_Activities_
1. In the text on teaching children to row, start at the words "Step 3: The" and end after "into several steps.". Reproduce that passage, changing "sliding distance" to "slide length".
2. For each statement about the text on teaching children to row, say yes or no depending on whether the text agrees. Quote the words of the text that decide it. (a) A safety line attached to the boat can help bring it back to the landing stage in strong current. (b) Rowing backwards is introduced without extending the sliding distance. (c) The maneuvers are always taught as a single step.
3. Continue the text on teaching children to row, starting after its final sentence.

** Opening Text block **

Step 3: The next step is rowing ahead. Under constant extension of the sliding distance, both sculls are pulled toward the body, lifted, and recovered with the blade dragging on the surface of the water. In strong current, or to reassure insecure children, a safety line attached to the boat can secure the boats return to the landing stage. Usually, however, the children are able to master the following step immediately.

Step 4: Usually, this next step is rowing backwards. Similar to forward rowing, it is introduced under constant extension of the sliding distance. Once forward and backward rowing has been practiced a few times, other maneuvers are introduced, like wide turn, narrow turn, stopping, portside and starboard-side scull long, embarking, landing, etc.

Depending on talent of the children, these maneuvers can also be broken down into several steps.

** Closing Text block **
** Opening Record excerpts block **

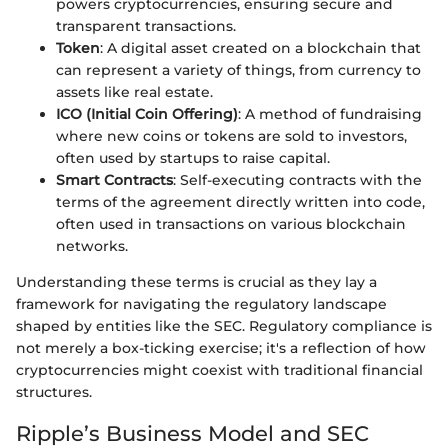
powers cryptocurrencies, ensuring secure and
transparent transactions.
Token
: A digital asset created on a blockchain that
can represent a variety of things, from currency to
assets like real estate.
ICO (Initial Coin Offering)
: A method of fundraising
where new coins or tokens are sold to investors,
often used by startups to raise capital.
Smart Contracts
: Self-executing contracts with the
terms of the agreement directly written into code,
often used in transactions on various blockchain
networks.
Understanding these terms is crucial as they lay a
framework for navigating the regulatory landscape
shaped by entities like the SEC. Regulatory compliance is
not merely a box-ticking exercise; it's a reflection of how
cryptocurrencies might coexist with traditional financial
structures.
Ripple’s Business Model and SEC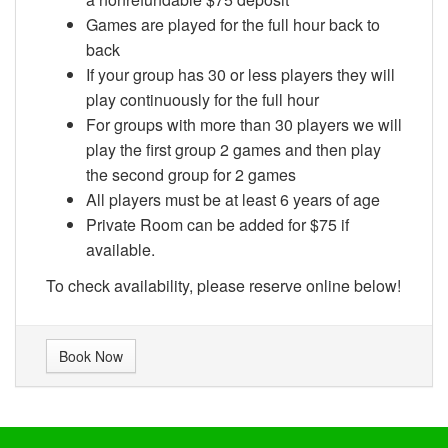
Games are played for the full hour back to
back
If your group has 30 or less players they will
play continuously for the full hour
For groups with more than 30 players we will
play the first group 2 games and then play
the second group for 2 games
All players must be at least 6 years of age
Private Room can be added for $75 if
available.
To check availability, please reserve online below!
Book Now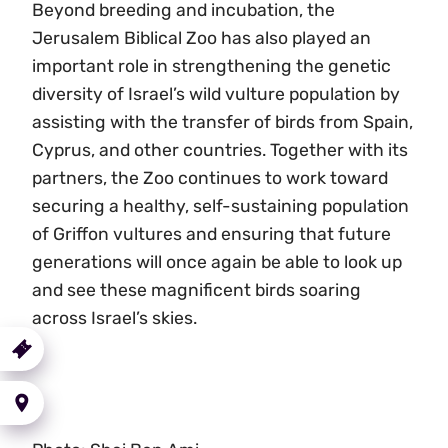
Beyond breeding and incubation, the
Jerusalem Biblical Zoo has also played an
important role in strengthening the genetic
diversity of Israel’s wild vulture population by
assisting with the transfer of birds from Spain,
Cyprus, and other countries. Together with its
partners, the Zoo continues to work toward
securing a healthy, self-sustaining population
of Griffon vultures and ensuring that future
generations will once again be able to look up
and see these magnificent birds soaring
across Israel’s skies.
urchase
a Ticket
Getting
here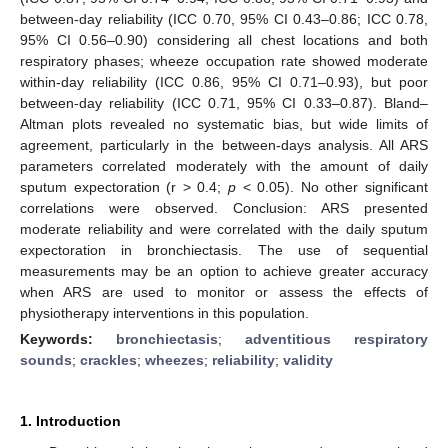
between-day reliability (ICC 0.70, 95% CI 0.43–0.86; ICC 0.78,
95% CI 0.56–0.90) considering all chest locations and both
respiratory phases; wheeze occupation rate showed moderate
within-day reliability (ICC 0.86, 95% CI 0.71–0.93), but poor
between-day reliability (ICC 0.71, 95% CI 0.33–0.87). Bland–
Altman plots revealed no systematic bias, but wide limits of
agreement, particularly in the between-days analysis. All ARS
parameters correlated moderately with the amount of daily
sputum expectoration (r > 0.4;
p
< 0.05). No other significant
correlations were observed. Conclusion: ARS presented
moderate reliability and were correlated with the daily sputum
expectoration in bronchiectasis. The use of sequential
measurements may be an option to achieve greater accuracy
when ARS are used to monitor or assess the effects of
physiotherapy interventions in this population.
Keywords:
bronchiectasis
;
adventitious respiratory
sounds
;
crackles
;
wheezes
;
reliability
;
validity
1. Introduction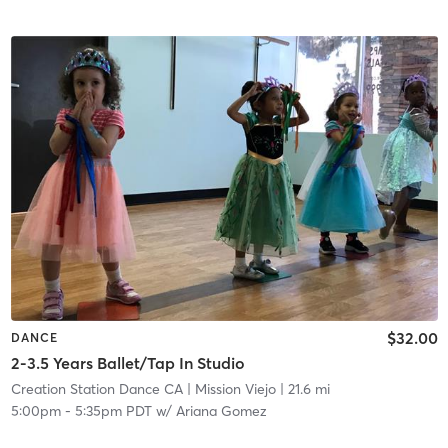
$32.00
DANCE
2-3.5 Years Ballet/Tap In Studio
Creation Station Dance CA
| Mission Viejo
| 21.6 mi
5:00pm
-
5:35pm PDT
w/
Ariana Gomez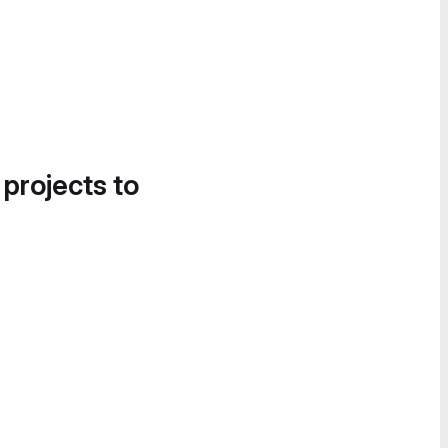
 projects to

** Closing Record excerpts block **

_Per-task answers_
1.
Step 3: The next step is rowing ahead. Under constant extension of the slide length, both sculls are pulled toward the body, lifted, and recovered with the blade dragging on the surface of the water. In strong current, or to reassure insecure children, a safety line attached to the boat can secure the boats return to the landing stage. Usually, however, the children are able to master the following step immediately.

Step 4: Usually, this next step is rowing backwards. Similar to forward rowing, it is introduced under constant extension of the slide length. Once forward and backward rowing has been practiced a few times, other maneuvers are introduced, like wide turn, narrow turn, stopping, portside and starboard-side scull long, embarking, landing, etc.

Depending on talent of the children, these maneuvers can also be broken down into several steps.

2.
(a) Yes: "In strong current, or to reassure insecure children, a safety line attached to the boat can secure the boats return to the landing stage."
(b) No: "Similar to forward rowing, it is introduced under constant extension of the sliding distance."
(c) No: "Depending on talent of the children, these maneuvers can also be broken down into several steps."

3.
Step 5: This should be a very important safety exercise for the skiff - reboarding the boat after capsizing in deep water. After an inadvertent bath, the children should be able to get back into position in the skiff without damaging the boat. This could be practiced extensively on a "bathing tour" in a plastic children's skiff, perhaps as a competition in which the time needed to get back in the boat is taken, and the winner crowned as "king of baths."

With the handling of the skiff, beginner instruction is generally finished. Usually, rowing in other boats does not present any difficulties after that.

3.3. Keep in mind!
There are some basic rules for beginner instruction:
- Becoming acquainted with the rowing equipment should be a regular part of the training. Use and function of different parts - sliding seat, footrest, outrigger, swivel etc. - should be explained.
- The children should be shown how to carry sculls, oars, and boats, and learn how to launch, take out, and later clean the boat.
- The children should help each other when carrying the boats.
- When explaining movements and tasks, the necessary technical terms and commandos should be used from the beginning.
- The instructor must continue to see that oars and sculls are positioned correctly and the footrest placed in the right position.
- The children should be introduced to the special features of the area - hydrology, dangerous spots, environmental protection, and traffic rules.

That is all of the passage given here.